Department of Cardiac and Thoracic Vascular Surgery, The First People's Hospital of Jiashan County, The Second Affiliated Hospital of Zhejiang University, Jiashan Branch, Jiaxing, Zhejiang, 310051, China.
Department of Vascular Surgery, The Second Affiliated Hospital of Zhejiang, University's Medical School, Hangzhou, Zhejiang, 310051, China.
Langenbecks Arch Surg. 2024 Jul 15;409(1):215. doi: 10.1007/s00423-024-03406-9.
Endovascular stent therapy (EST) for spontaneous isolated superior mesenteric artery dissection (SISMAD) is gaining popularity, yet the treatment strategy - BMT or EST - remains debatable.
A meta-analysis examined all randomized trials and observational studies exploring the relative merits and potential risks of EST vs. BMT in treating SISMAD patients. Key outcomes included early and long-term adverse effects, with odds ratios (ORs) and 95% confidence intervals (CI) calculated. A random- or fixed-effects model was selected according to a 50% heterogeneity threshold.

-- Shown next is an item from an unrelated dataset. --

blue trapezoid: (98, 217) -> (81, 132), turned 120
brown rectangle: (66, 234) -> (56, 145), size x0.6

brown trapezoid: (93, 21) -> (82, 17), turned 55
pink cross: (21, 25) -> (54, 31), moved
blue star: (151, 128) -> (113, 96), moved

9 observational studies involving a total of 672 SISMAD patients (303 EST), met our selection criteria. We discovered no noteworthy distinctions between the EST group and the BMT group in terms of early symptoms' alleviation, reinterventions, or all-cause mortality. However, patients receiving EST management will be hospitalized longer than those receiving BMT (EST: 13.2 ± 5.1 months vs. BMT: 7.0 ± 2.2 months, P < 0.01). In the long run, EST was found to significantly contribute to a higher rate of complete remodeling (OR: 4.53, CI: 3.01 ~ 6.81, P < 0.01; heterogeneity, I = 50%) and a lower incidence of aneurysm formation (OR: 0.19, CI: 0.06 ~ 0.6, P < 0.01; heterogeneity, I = 0%) than BMT. However, there are no significant differences between ESTand BMTin terms of all-cause mortality, recurrent syndrome, reintervention, and SMA stenosis or occlusion.

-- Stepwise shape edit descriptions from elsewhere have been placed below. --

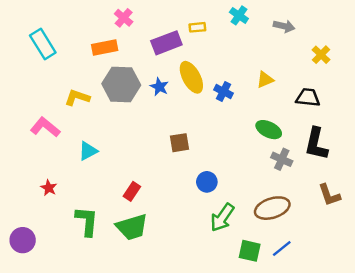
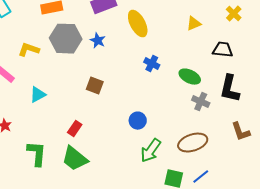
yellow ellipse: (191, 77) -> (138, 24), moved
yellow triangle: (265, 80) -> (194, 24), moved
blue cross: (223, 92) -> (152, 64), moved
brown square: (180, 143) -> (95, 86), moved, turned 30
green trapezoid: (132, 227) -> (75, 159), turned 56

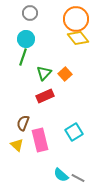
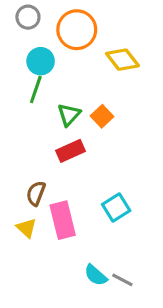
gray circle: (30, 13) -> (28, 17), moved
orange circle: (76, 19) -> (77, 30), moved

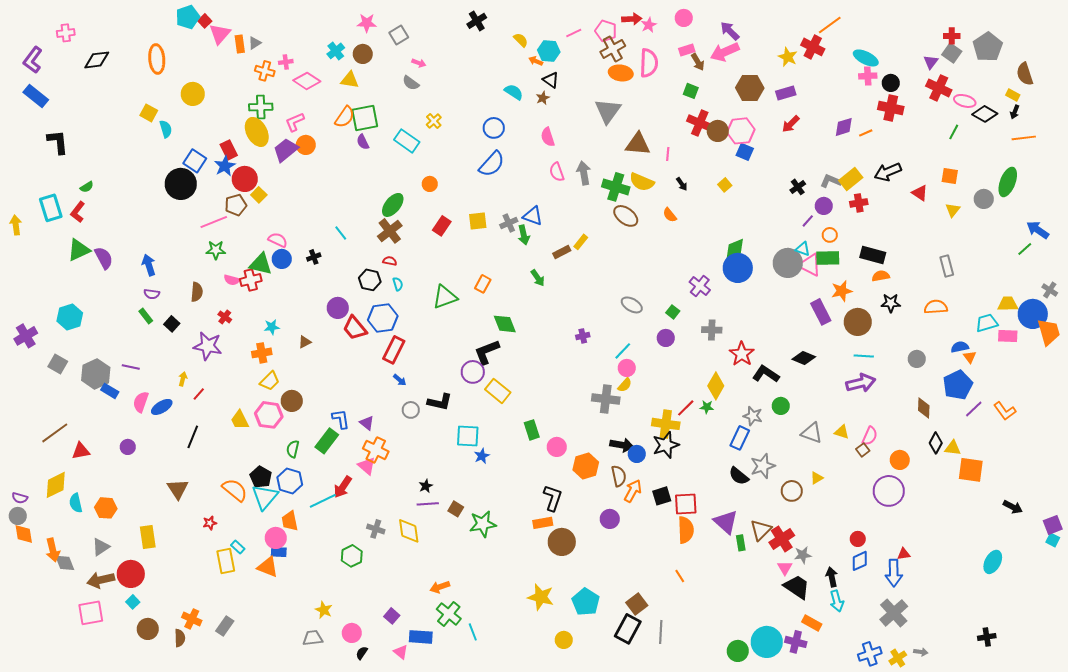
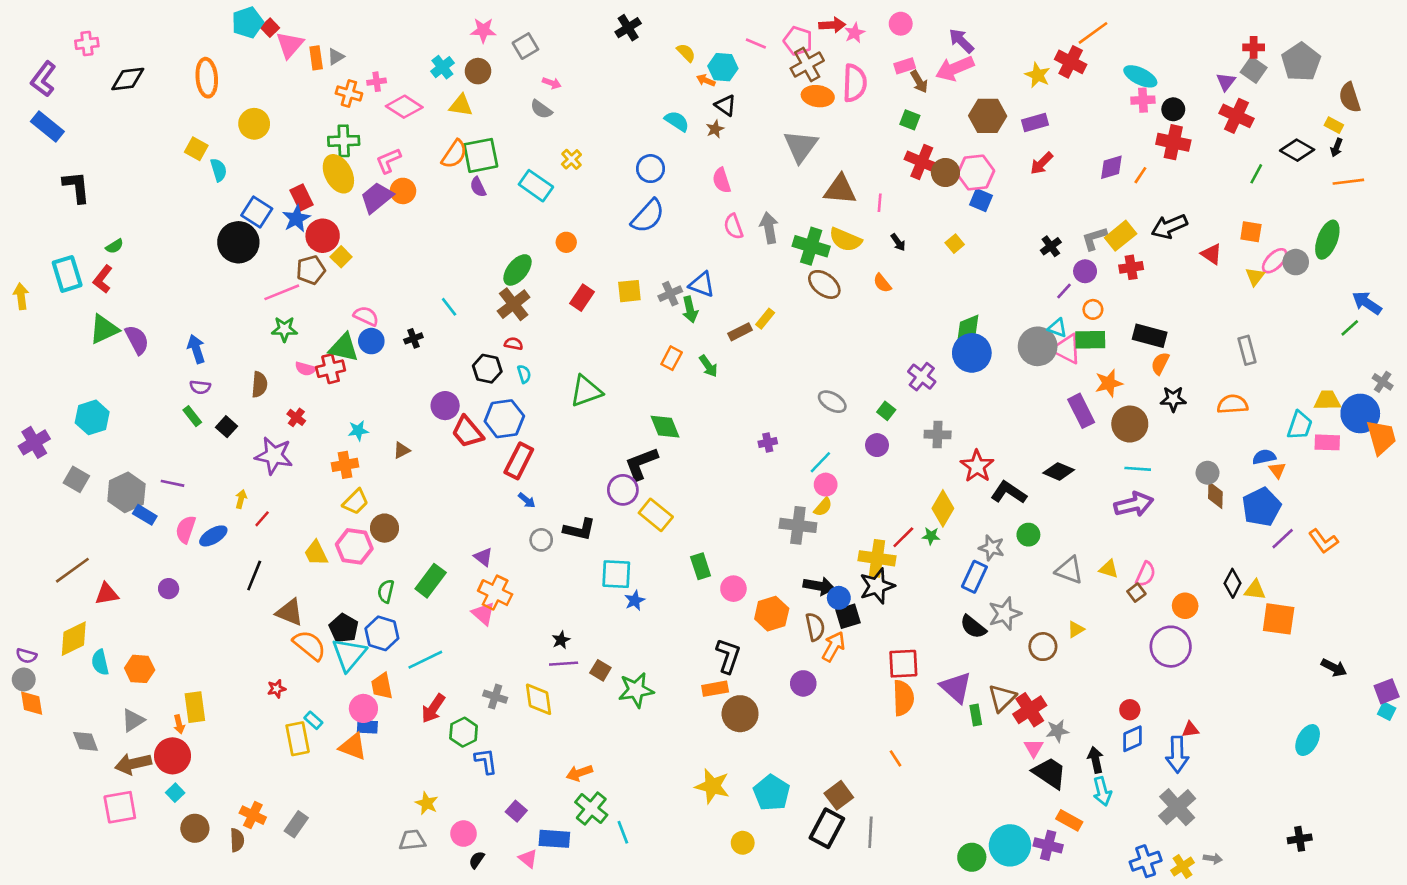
pink line: (574, 33) -> (756, 43), turned 49
pink ellipse: (965, 101) -> (1275, 261), moved, turned -60
orange line: (866, 133) -> (1140, 175), turned -32
gray L-shape: (831, 181) -> (1094, 238), turned -40
orange semicircle: (881, 276) -> (1160, 363), turned -54
orange rectangle: (483, 284) -> (672, 358), moved
cyan trapezoid: (987, 323) -> (1300, 425), turned 125
brown diamond: (924, 408) -> (1215, 495), moved
blue L-shape: (341, 419) -> (486, 761), moved
red arrow: (343, 487) -> (433, 708), moved
brown triangle: (178, 489) -> (290, 612), moved, turned -35
black square: (662, 496) -> (848, 616), moved
orange arrow: (53, 550) -> (179, 724), moved, size x0.6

EST can effectively prevent the formation of aneurysmal dissection and improve SISMAD remodeling. Both EST and BMT are similar in reducing long-term mortality, recurrent symptoms, severe SMA stenosis or occlusion, and the need for reintervention in patients with SISMAD.
血管内支架治疗(EST)自发性孤立性肠系膜上动脉夹层(SISMAD)越来越受欢迎,但 BMT 与 EST 的治疗策略仍存在争议。

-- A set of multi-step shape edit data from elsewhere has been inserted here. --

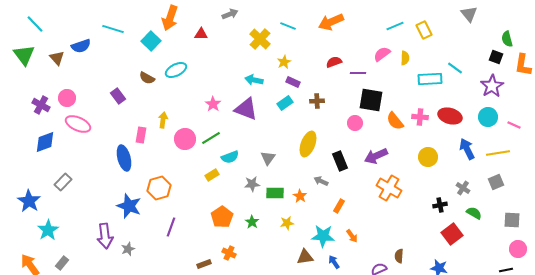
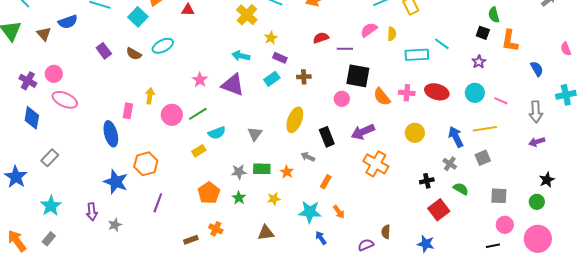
purple star: (492, 86) -> (479, 62), size x0.6
purple rectangle: (118, 96) -> (104, 51), moved
blue diamond: (45, 142) -> (32, 118), turned -60
blue arrow: (467, 149) -> (456, 137), moved
gray star: (252, 184) -> (239, 172), moved
cyan star: (48, 230) -> (51, 206), moved
purple arrow: (105, 236) -> (92, 212), size x0.7
brown triangle: (305, 257) -> (266, 233), moved

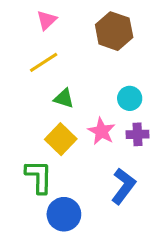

对所有探索 EST 与 BMT 治疗 SISMAD 患者相对优势和潜在风险的随机试验和观察性研究进行了荟萃分析。主要结局包括早期和长期不良事件,计算比值比(OR)和 95%置信区间(CI)。根据 50%异质性阈值选择随机或固定效应模型。
纳入的 9 项观察性研究共纳入 672 例 SISMAD 患者(303 例 EST),符合我们的选择标准。EST 组与 BMT 组在早期症状缓解、再次干预或全因死亡率方面无显著差异。然而,接受 EST 治疗的患者住院时间长于接受 BMT 的患者(EST:13.2±5.1 个月 vs. BMT:7.0±2.2 个月,P<0.01)。长期来看,EST 显著增加完全重塑的发生率(OR:4.53,CI:3.016.81,P<0.01;异质性,I=50%)和降低动脉瘤形成的发生率(OR:0.19,CI:0.060.6,P<0.01;异质性,I=0%),优于 BMT。然而,EST 和 BMT 在全因死亡率、复发综合征、再次干预以及 SMA 狭窄或闭塞方面无显著差异。
EST 能有效预防动脉瘤性夹层的形成,改善 SISMAD 重塑。EST 和 BMT 在降低 SISMAD 患者的长期死亡率、复发症状、严重 SMA 狭窄或闭塞以及再次干预需求方面相似。